Structurez votre plan

Comment faire concrètement ?

Vous avez bien disséqué le sujet ? Vous en avez tiré une problématique ? Maintenant, posez vos idées en vrac, au brouillon. Notez tout ce qui vous passe par la tête, qui semble relié à la problématique, essayez de mobiliservos connaissances de cours qui pourraient vous servir, pensez à des exemples qui vous semblent parlant.

Vous pouvez par exemple prendre une feuille à l’horizontale et tracer 3 colonnes : celle de gauche vous permettra de mettre toutes vos idées, puis dans celle du milieu vous classerez vos idées en 2, 3 ou 4 parties, et en face de chaque idée, dans la dernière colonne, vous ferez figurer 1 ou 2 exemples étayant chaque idée.
Sinon, vous pouvez aussi prendre une ou plusieurs feuilles pour poser vos idées (n’utilisez que les rectos, pour ne rien oublier), puis tout reclasser et enrichir d’exemples sur une autre. À vous de voir !

Comment construire les différentes parties ?

Pour rassembler vos idées en 2 à 4 grandes parties, il faut absolument garder en tête que chacune à sa façon doit répondre à la problématique, et si possible en allant du plus évident au plus complexe, du plus descriptif au plus analytique, du détail au général.

Dans le cadre d’un plan dialectique (thèse, antithèse, synthèse) en 3 parties, la progression est assez classique. La première partie doit expliquer le plus évident, ce à quoi l’on pense dès la lecture de la problématique, c’est la “première couche” de votre réflexion. La deuxième partie apporte un tournant, un éclairage, ou une contradiction. La troisième partie, elle, dépasse les autres pour dégager les enjeux plus vastes, ou résoudre la contradiction apparente entre les deux premières parties…

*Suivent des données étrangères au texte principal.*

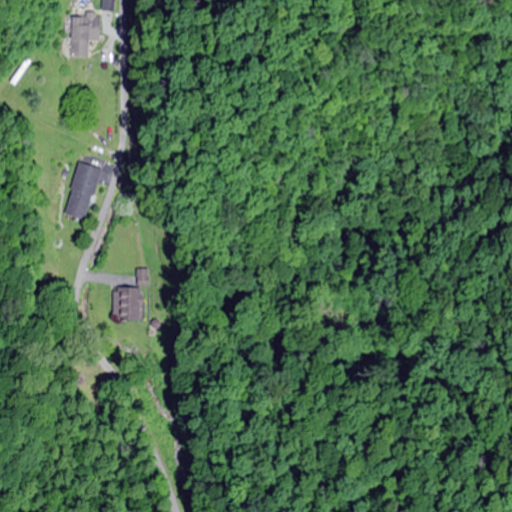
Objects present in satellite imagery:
building: (81, 36)
building: (80, 193)
road: (55, 265)
building: (144, 278)
building: (128, 306)
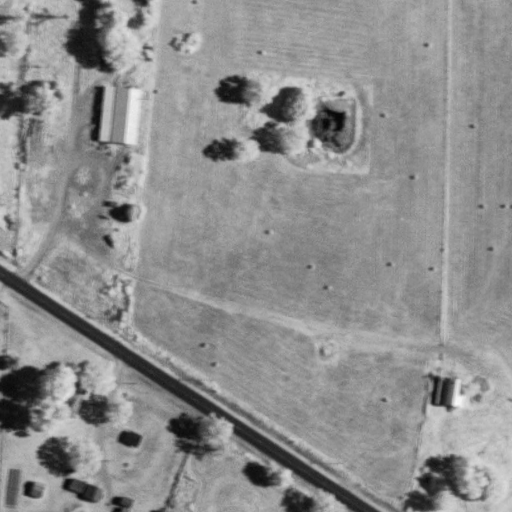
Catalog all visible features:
building: (126, 114)
road: (75, 162)
road: (35, 261)
road: (182, 391)
building: (77, 396)
road: (101, 419)
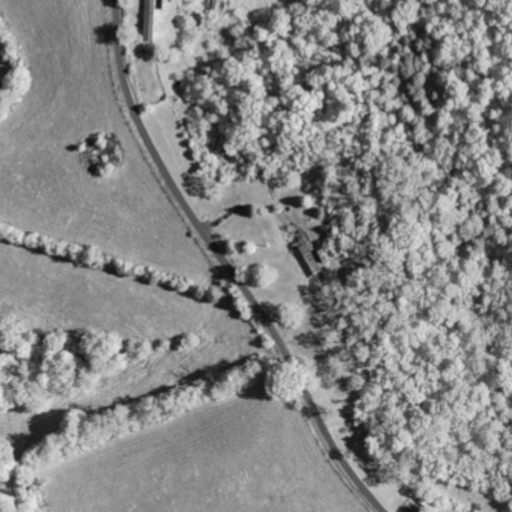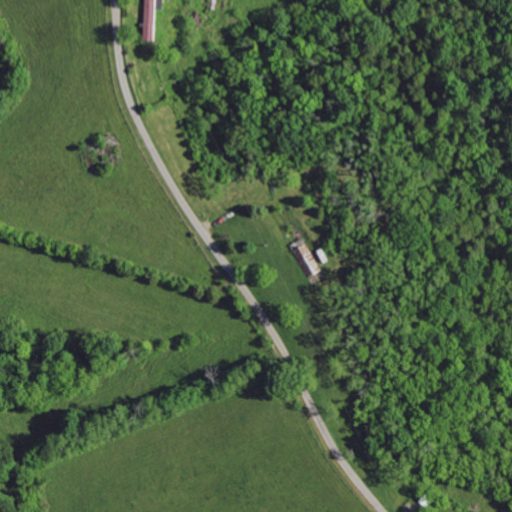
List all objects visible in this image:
building: (154, 17)
road: (228, 264)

Sujet de Philosophie : « Suis-je responsable de ce dont je n’ai pas conscience ? »
Problématique : En quoi la notion d’inconscient pourrait-elle me dédouanner de mes action ?

1. La question de la volonté de ce dont je n’ai pas conscience n’a pas de sens :
1.1 philosophie de la volonté infinie : importance de la conscience pour la conduite, et infinité de l’inconscient
1.2 doctrine freudienne : importance de l’inconscient

2. Je ne suis pas responsable de mes mobiles inconscients, mais je suis responsable de mes actes :
2.1 la moralité se constitue contre les inclinations
2.2 responsabilité, devoir et prise de conscience

3. Être responsable consiste aussi à reconnaître en moi ce qui échappe à ma conscience et à l’emprise de ma volonté :
3.1 la responsabilité exige que nous comprenions en nous l’homme de désir
3.2 la responsabilité, qui n’est pas culpabilité, se définit par la relation à l’autre

On peut penser à d’autres types de plan, comme le plan analytique (description, causes, conséquences),thématique (différents aspects d’une même question), comparatif (examiner deux notions puis dépasser leur clivage)...

Certains plans sont plus appropriés lorsque l’intitulé du sujet est introduit par certains verbes. Exemple : analytique avec « décrire », thématique avec « à quoi sert », dialectique avec « faut-il », etc.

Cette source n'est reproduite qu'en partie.